"Talvez ao nível de audiovisual os jornalistas conheçam melhor o share, o número de pessoas que estão disponíveis para comprar, para ouvir, para ver as audiências. Mas os públicos, na acepção de saber o que pensam, o que desejam, o que precisam, isso acho que não. O jornalismo tornou-se muito comercial, mas não sei se pode ser de outra maneira. Mas há algo a fazer", disse Estrela Serrano ao DN.
Referindo-se a José Nuno Martins e Paquete de Oliveira, provedores do ouvinte e do telespectador da Rádio e Televisão de Portugal, a autora de Para Compreender o Jornalismo considerou que os (novos) provedores "vão melhorar muito a relação das televisões com os públicos, vão complementar a crítica dos profissionais da crítica, que é muitas vezes radical, vão mostrar e vão explicar que a televisão, os media, são muito feitos de contextos."
Nas palavras que dirigiu à plateia atenta e que marcou presença na livraria Bulhosa, Estrela Serrano apontara: "a sua tarefa vai ser ainda mais difícil do que foi a minha".
Período difícil nos media
O livro de Estrela Serrano foi apresentado por Mário Bettencourt Resendes, antigo director do DN e que, em 1997, criou a figura do provedor do leitor, numa iniciativa inédita em Portugal. A docente universitária e membro do conselho regulador da Entidade Reguladora para a Comunicação Social (ERC) foi a terceira Ombudsman do jornal, sucedendo no cargo a Mário Mesquita e Diogo Pires Aurélio.
Resendes considerou que o mandato de Estrela Serrano coincidiu com "um dos períodos mais difíceis na imprensa portuguesa e nos media em geral", marcado pelos ataques do 11 de Setembro, a Guerra do Golfo e o caso Casa Pia. Esta conjuntura "enriqueceu a matéria que a Provedora analisou", referiu.
O livro Para Compreender o Jornalismo cristaliza agora algumas das questões que marcaram esse período, ultrapassando o "carácter efémero" de uma coluna de jornal. A autora quer fixar de uma maneira mais duradoura, "uma reflexão sobre o jornalismo e os jornalistas".

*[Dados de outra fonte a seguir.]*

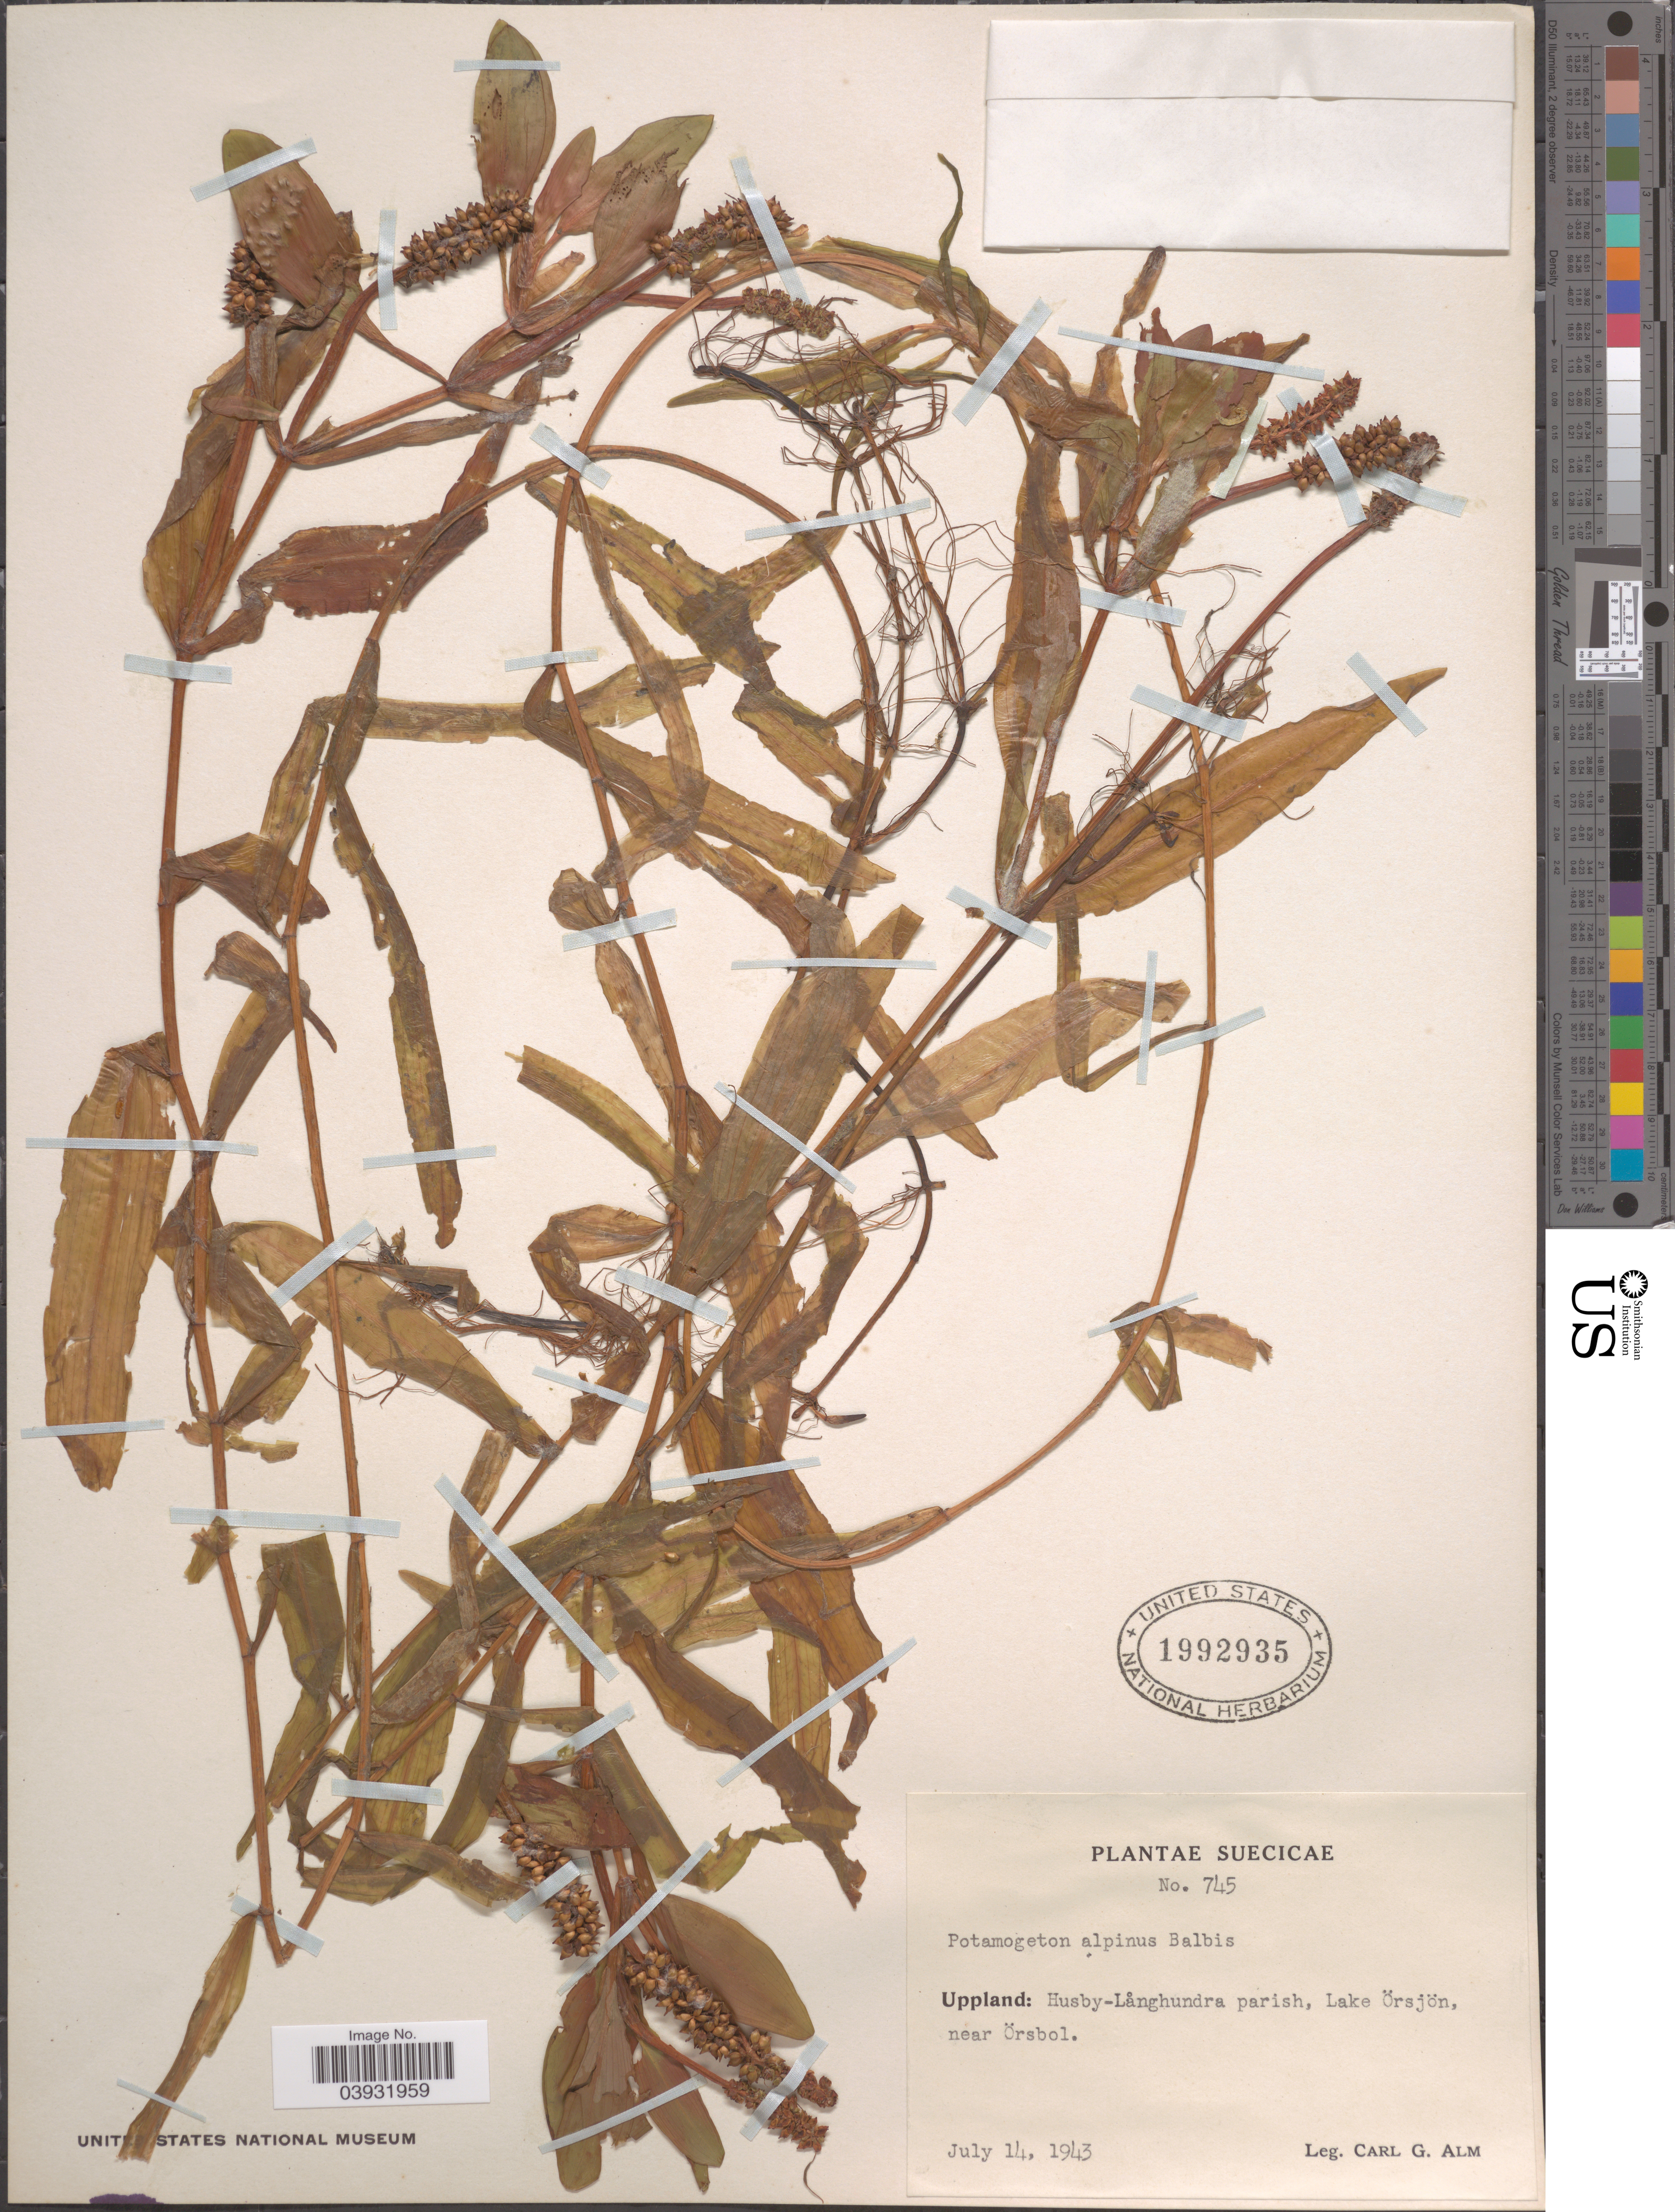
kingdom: Plantae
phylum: Tracheophyta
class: Liliopsida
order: Alismatales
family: Potamogetonaceae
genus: Potamogeton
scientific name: Potamogeton alpinus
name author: Balb.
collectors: C. G. Alm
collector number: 745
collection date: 1943-07-14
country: Sweden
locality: Suecicae. Uppland: Husby-Langhundra parish, Lake Örsjön, near Örsbol.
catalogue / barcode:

A sugestão do nome da ex-provedora do DN partiu de José António Santos, à época director-adjunto do jornal. "Uma mulher como provedora tinha um carácter inovador e além disso Estrela Serrano tinha um perfil que se ajustava à função", assumiu Resendes.
Já sobre o seu desempenho, o ex-director do DN foi mais crítico: "nas direcções dos jornais deveria haver um limite" de dez anos. Mário Bettencourt Resendes foi, durante 12 anos, director do jornal e assumiu que nos últimos dois as "reservas anímicas" estavam em baixo. "Estas coisas cansam", admitiu.
Resendes assumiu ainda os "sentimentos mistos" que um director tem em relação à figura do provedor: "há uma lógica conflitual, latente, genética mas alguma coisa está mal se a redacção e o provedor forem um caso de lua-de-mel..."
Estrela Serrano não esconde a "satisfação" que o cargo lhe deu. "Dormia e acordava a pensar no que ia escrever", disse a ex-provedora que não se quis limitar a ser reactiva. Até porque - enfatizou Bettencourt Resendes - "muitas vezes o universo de leitores que questionam o provedor é restrito."
No entanto, a ex-provedora diz que os leitores a desafiavam para escrever sobre imensas coisas - o que "achava estimulante".
Mário Mesquita, também director da Colecção Comunicação da Minerva (a que se junta agora o novo título de Estrela Serrano), destacou a "institucionalização" da figura do provedor - apontando o exemplo recente da dupla Nuno Martins/Paquete de Oliveira.
A experiência como provedora dos leitores do Diário de Notícias foi um "treino excelente" para Estrela Serrano, membro da ERC, que concluiu a sua intervenção referindo que esse ponto da sua carreira foi "de alguma forma premonitório" em relação ao lugar onde está hoje.
"O provedor tem que medir muito bem aquilo que escreve", disse na apresentação do livro Para Compreender o Jornalismo. Ao DN Estrela Serrano clarificou esta ideia: "eu tinha a noção que os jornalistas olhavam à lupa para aquelas palavras. Uma palavra menos pensada ia dar origem a uma grande polémica", assumiu.